If we believe there’s a positive performance impact we might do the same – although having proof (or at least some minor benchmark) is obviously preferred
For complex changes it will depend. If we’re interested in the change, we might just do the performance analysis ourselves (if you plan to contribute a large feature, it would be good to communicate with people before starting the implementation anyways). Otherwise we will probably at least give guidance.
Generally though, we have some internal infrastructure that can run performance tests pretty much automatically and for 99.99% of all PRs this is sufficient. So I don’t think an external contributor has to worry about performance results. If you’re planning, for example, to rewrite the commit pipeline, we probably will need to collaborate on that or you would need to proof that your approach is better (however you define better…).

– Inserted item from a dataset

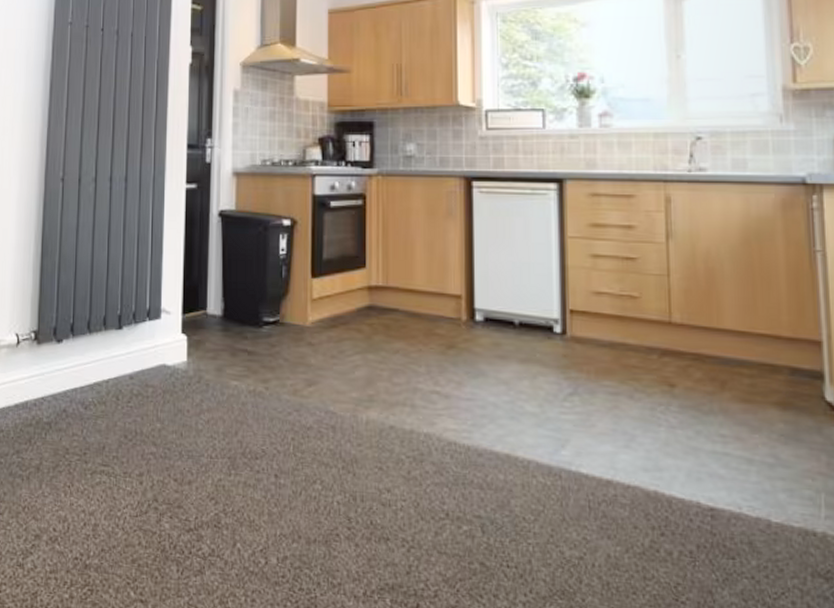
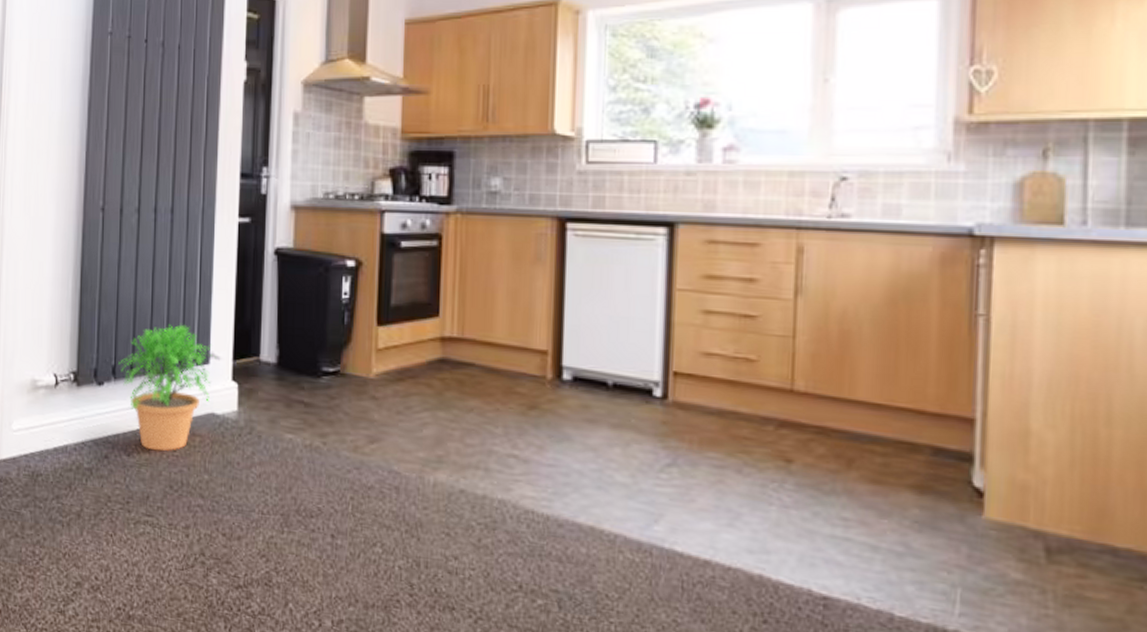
potted plant: none [76,282,167,403] -> present [118,323,216,452]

This looks like you don’t have the fdb python bindings installed. I never did set up joshua myself, I think other people (for example @kao.makino ) could help you more than I…
wget https://www.foundationdb.org/downloads/6.2.15/bindings/python/foundationdb-6.2.15.tar.gz
tar xzvf foundationdb-6.2.15.tar.gz
cd foundationdb-6.2.15/
python setup.py install
cd ..
Joshua
git clone https://github.com/FoundationDB/fdb-joshua.git
cd fdb-joshua
python setup.py install
But I’d recommend you to use the Joshua agent docker image even for the client, so you don’t need to do any of the above.

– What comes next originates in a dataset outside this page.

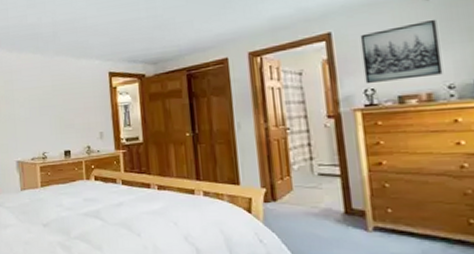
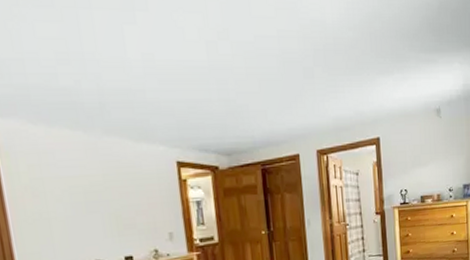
wall art: present [360,19,443,83] -> none [399,134,447,184]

Hey @kao.makino so I’m going with the approach you recommended with docker, but getting some issues…
I’ve built their docker image via:
./build.sh
docker images are there from the ./build.sh file:
(python3) ubuntu@random-computer:~/fdb-6.3/build$ docker images
REPOSITORY TAG IMAGE ID CREATED SIZE
foundationdb/agent-scaler 20220125191625-e1ef13f681 961240cf5491 35 minutes ago 336MB
foundationdb/agent-scaler latest 961240cf5491 35 minutes ago 336MB
foundationdb/joshua-agent 20220125191625-e1ef13f681 cf59afc5b719 36 minutes ago 3.37GB
foundationdb/joshua-agent latest cf59afc5b719 36 minutes ago 3.37GB
centos 7 eeb6ee3f44bd 4 months ago 204MB
centos latest 5d0da3dc9764 4 months ago 231MB
To start agents, I run:
sudo docker run --rm -v /home/ubuntu/fdb-6.3/build/fdb.cluster:/opt/joshua -it foundationdb/joshua-agent:latest
but I get this error:
docker: Error response from daemon: OCI runtime create failed: container_linux.go:380: starting container process caused: process_linux.go:545: container init caused: rootfs_linux.go:76: mounting "/home/ubuntu/fdb-6.3/build/fdb.cluster" to rootfs at "/opt/joshua" caused: mount through procfd: not a directory: unknown: Are you trying to mount a directory onto a file (or vice-versa)? Check if the specified host path exists and is the expected type.
I’ve tried unmounting the volume from the image, but still getting the issue. Any pointers are appreciated. Thanks!